[Dataset records]
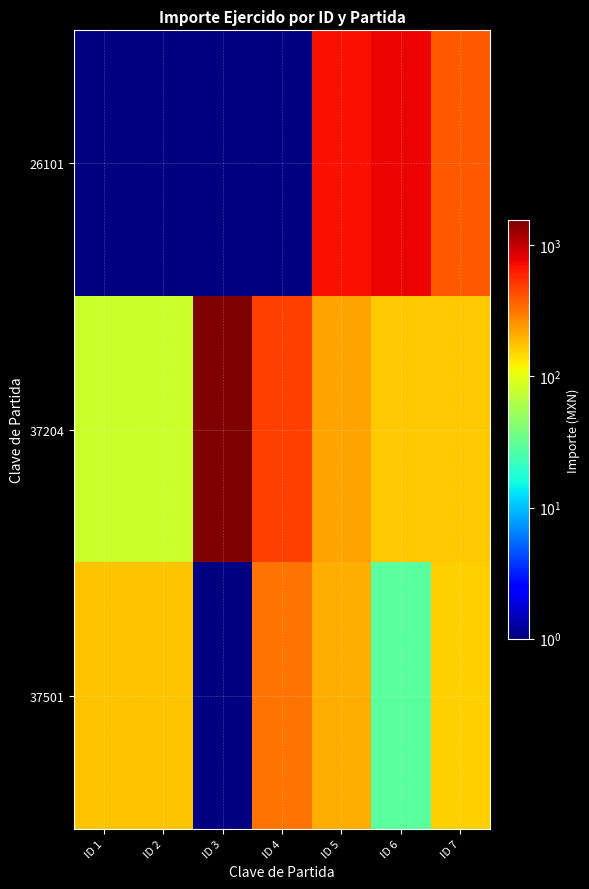

What is the maximum value for 37204?

1543.2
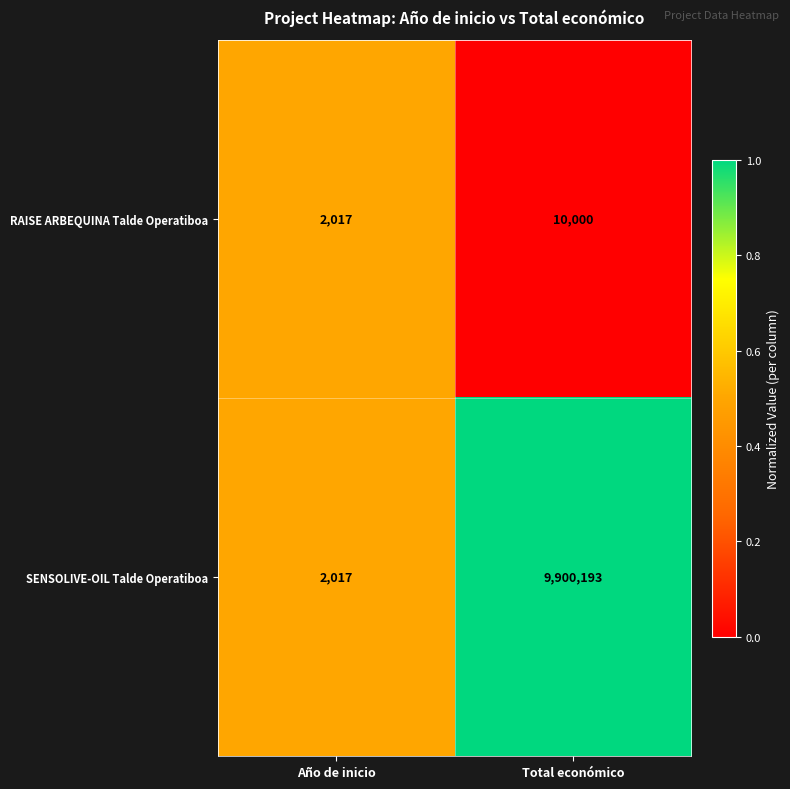

What is the sum of the SENSOLIVE-OIL Talde Operatiboa values at Año de inicio and Total económico?

9902210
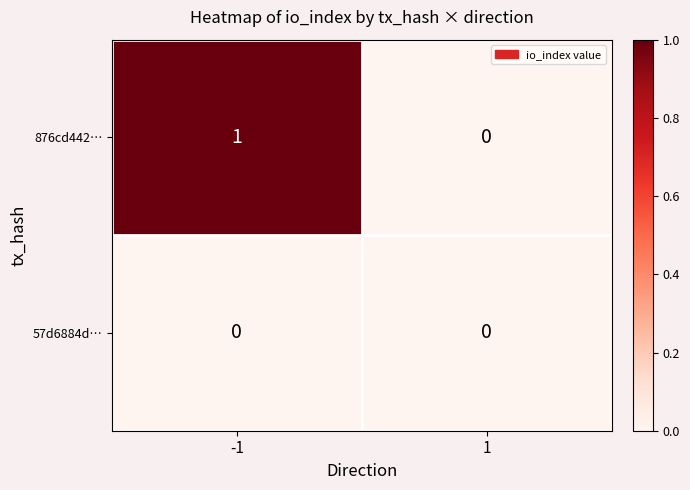

Reading left to right, transcribe all the data shown in this chart.

876cd442…: 1	0
57d6884d…: 0	0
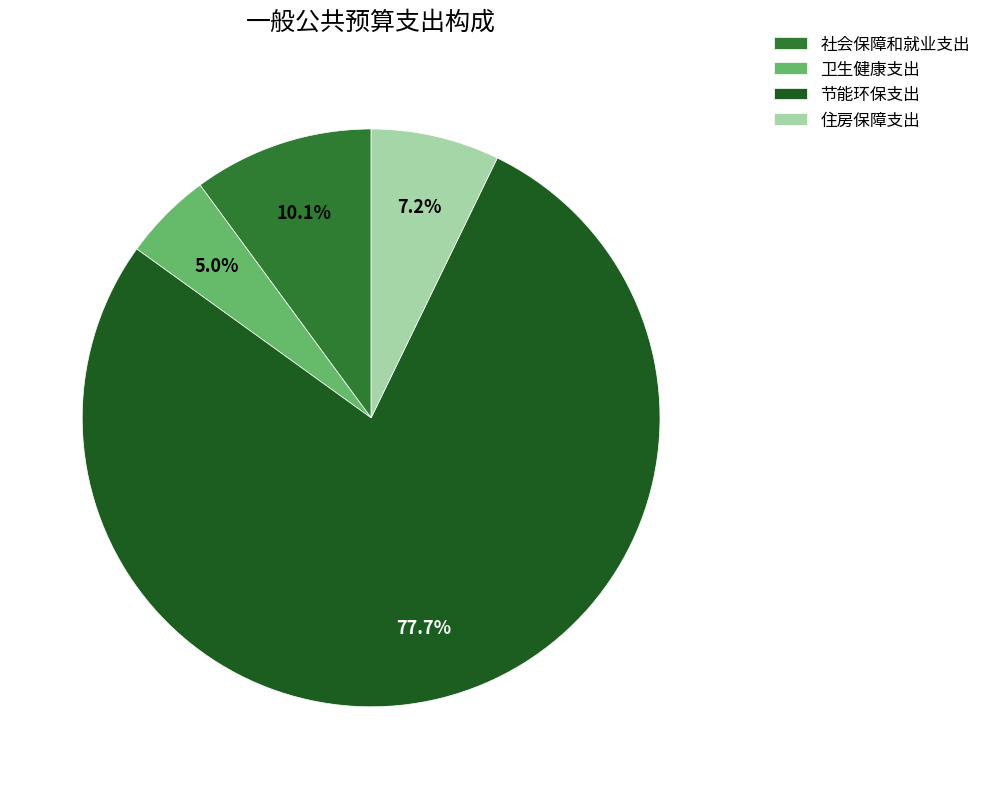

The 住房保障支出 slice represents 2% of the pie. True or false?

False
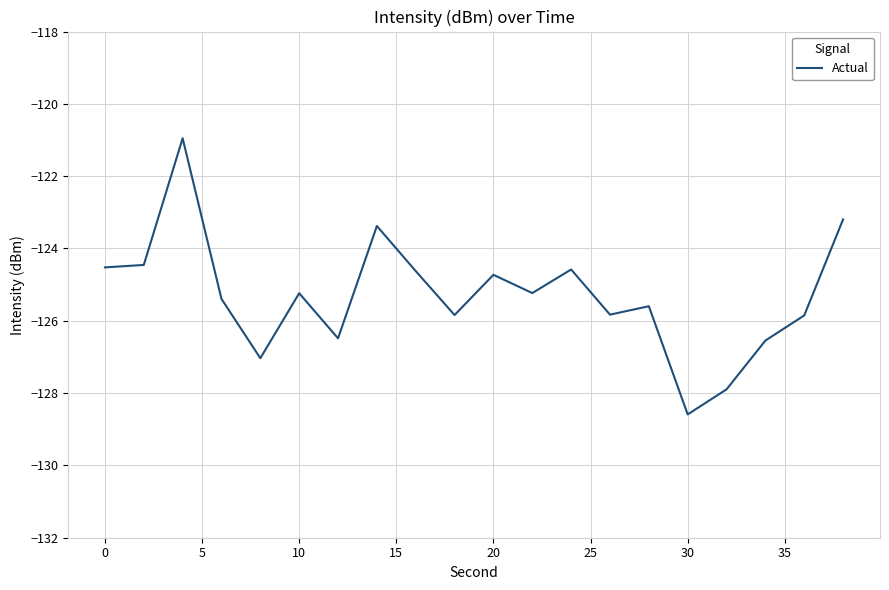

What is the smallest value displayed?

-128.6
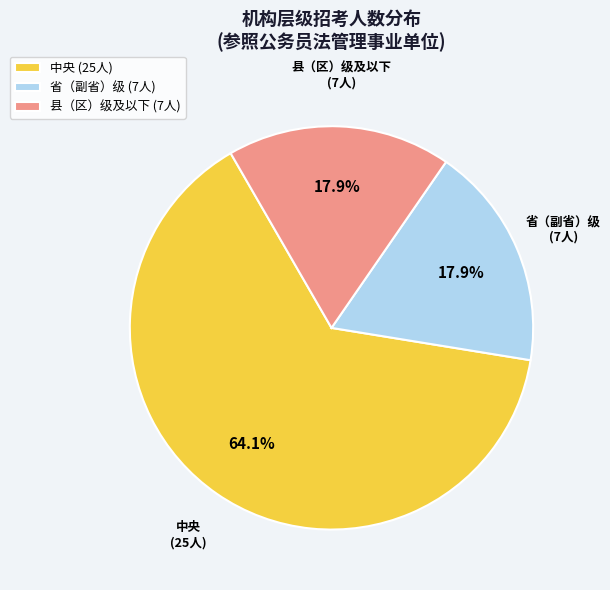

Combined, do 中央 and 县（区）级及以下 account for over 50%?

Yes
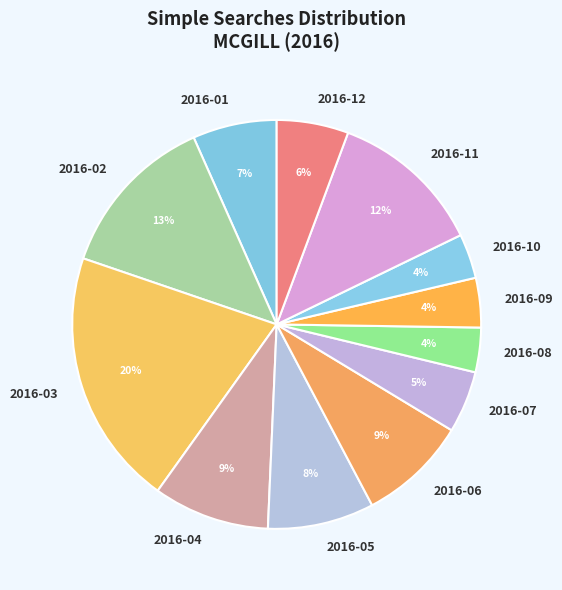

Is there a majority slice in this chart?

No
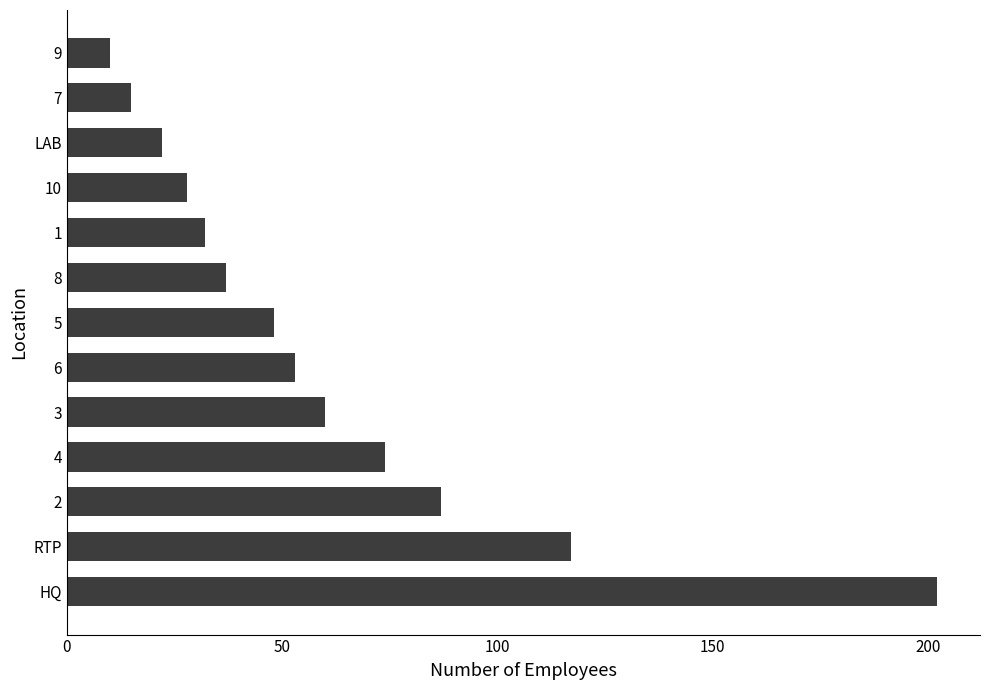

Rank the categories by value from lowest to highest.

9, 7, LAB, 10, 1, 8, 5, 6, 3, 4, 2, RTP, HQ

■ **EXERCISE BRIEF**
Rewrite all the records above, changing each "chart" to "graph" and keeping everything else the same. Leave the pictures out.

■ **SOLUTION TO THIS TASK**
What is the maximum value for 37204?

1543.2

What is the sum of the SENSOLIVE-OIL Talde Operatiboa values at Año de inicio and Total económico?

9902210

Reading left to right, transcribe all the data shown in this graph.

876cd442…: 1	0
57d6884d…: 0	0

The 住房保障支出 slice represents 2% of the pie. True or false?

False

What is the smallest value displayed?

-128.6

Combined, do 中央 and 县（区）级及以下 account for over 50%?

Yes

Is there a majority slice in this graph?

No

Rank the categories by value from lowest to highest.

9, 7, LAB, 10, 1, 8, 5, 6, 3, 4, 2, RTP, HQ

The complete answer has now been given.